(Pictures paired with source code)
==========
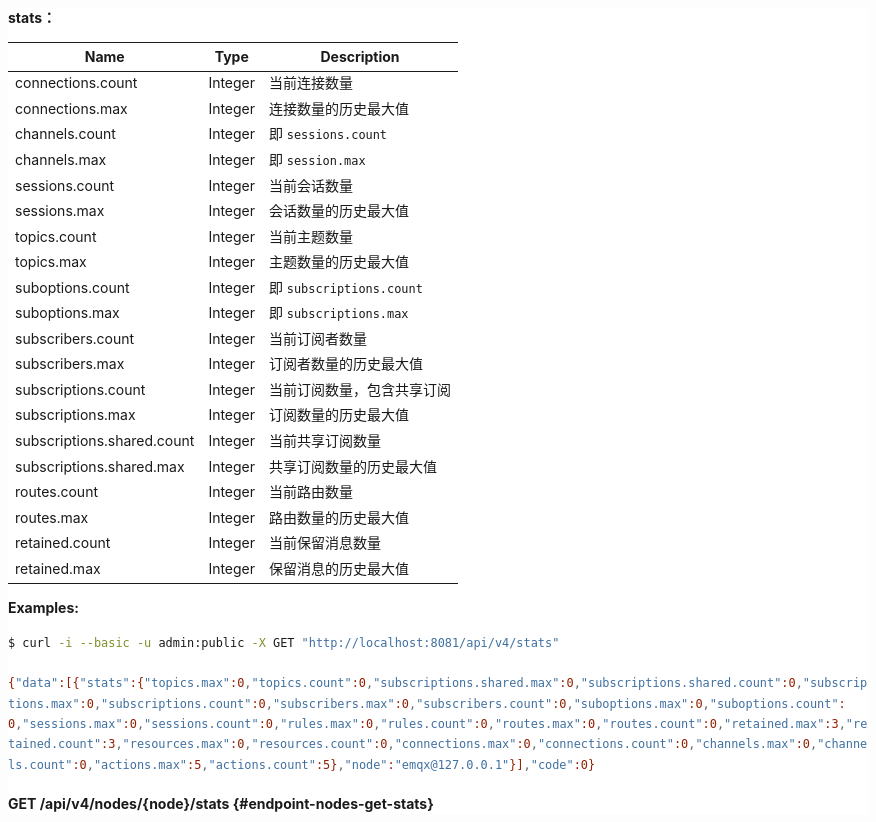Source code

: **stats：**

| Name                       | Type | Description                |
| -------------------------- | --------- | -------------------------- |
| connections.count          | Integer   | 当前连接数量               |
| connections.max            | Integer   | 连接数量的历史最大值       |
| channels.count             | Integer   | 即 `sessions.count`        |
| channels.max               | Integer   | 即 `session.max`           |
| sessions.count             | Integer   | 当前会话数量               |
| sessions.max               | Integer   | 会话数量的历史最大值       |
| topics.count               | Integer   | 当前主题数量               |
| topics.max                 | Integer   | 主题数量的历史最大值       |
| suboptions.count           | Integer   | 即 `subscriptions.count`   |
| suboptions.max             | Integer   | 即 `subscriptions.max`     |
| subscribers.count          | Integer   | 当前订阅者数量             |
| subscribers.max            | Integer   | 订阅者数量的历史最大值     |
| subscriptions.count        | Integer   | 当前订阅数量，包含共享订阅 |
| subscriptions.max          | Integer   | 订阅数量的历史最大值       |
| subscriptions.shared.count | Integer   | 当前共享订阅数量           |
| subscriptions.shared.max   | Integer   | 共享订阅数量的历史最大值   |
| routes.count               | Integer   | 当前路由数量               |
| routes.max                 | Integer   | 路由数量的历史最大值       |
| retained.count             | Integer   | 当前保留消息数量           |
| retained.max               | Integer   | 保留消息的历史最大值       |

**Examples:**

```bash
$ curl -i --basic -u admin:public -X GET "http://localhost:8081/api/v4/stats"

{"data":[{"stats":{"topics.max":0,"topics.count":0,"subscriptions.shared.max":0,"subscriptions.shared.count":0,"subscriptions.max":0,"subscriptions.count":0,"subscribers.max":0,"subscribers.count":0,"suboptions.max":0,"suboptions.count":0,"sessions.max":0,"sessions.count":0,"rules.max":0,"rules.count":0,"routes.max":0,"routes.count":0,"retained.max":3,"retained.count":3,"resources.max":0,"resources.count":0,"connections.max":0,"connections.count":0,"channels.max":0,"channels.count":0,"actions.max":5,"actions.count":5},"node":"emqx@127.0.0.1"}],"code":0}
```

#### GET /api/v4/nodes/{node}/stats {#endpoint-nodes-get-stats}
==========
Problem to solve:
Copy out every line from the data above in which the word "routes" occurs.

Written response:
| routes.count               | Integer   | 当前路由数量               |
| routes.max                 | Integer   | 路由数量的历史最大值       |
{"data":[{"stats":{"topics.max":0,"topics.count":0,"subscriptions.shared.max":0,"subscriptions.shared.count":0,"subscriptions.max":0,"subscriptions.count":0,"subscribers.max":0,"subscribers.count":0,"suboptions.max":0,"suboptions.count":0,"sessions.max":0,"sessions.count":0,"rules.max":0,"rules.count":0,"routes.max":0,"routes.count":0,"retained.max":3,"retained.count":3,"resources.max":0,"resources.count":0,"connections.max":0,"connections.count":0,"channels.max":0,"channels.count":0,"actions.max":5,"actions.count":5},"node":"emqx@127.0.0.1"}],"code":0}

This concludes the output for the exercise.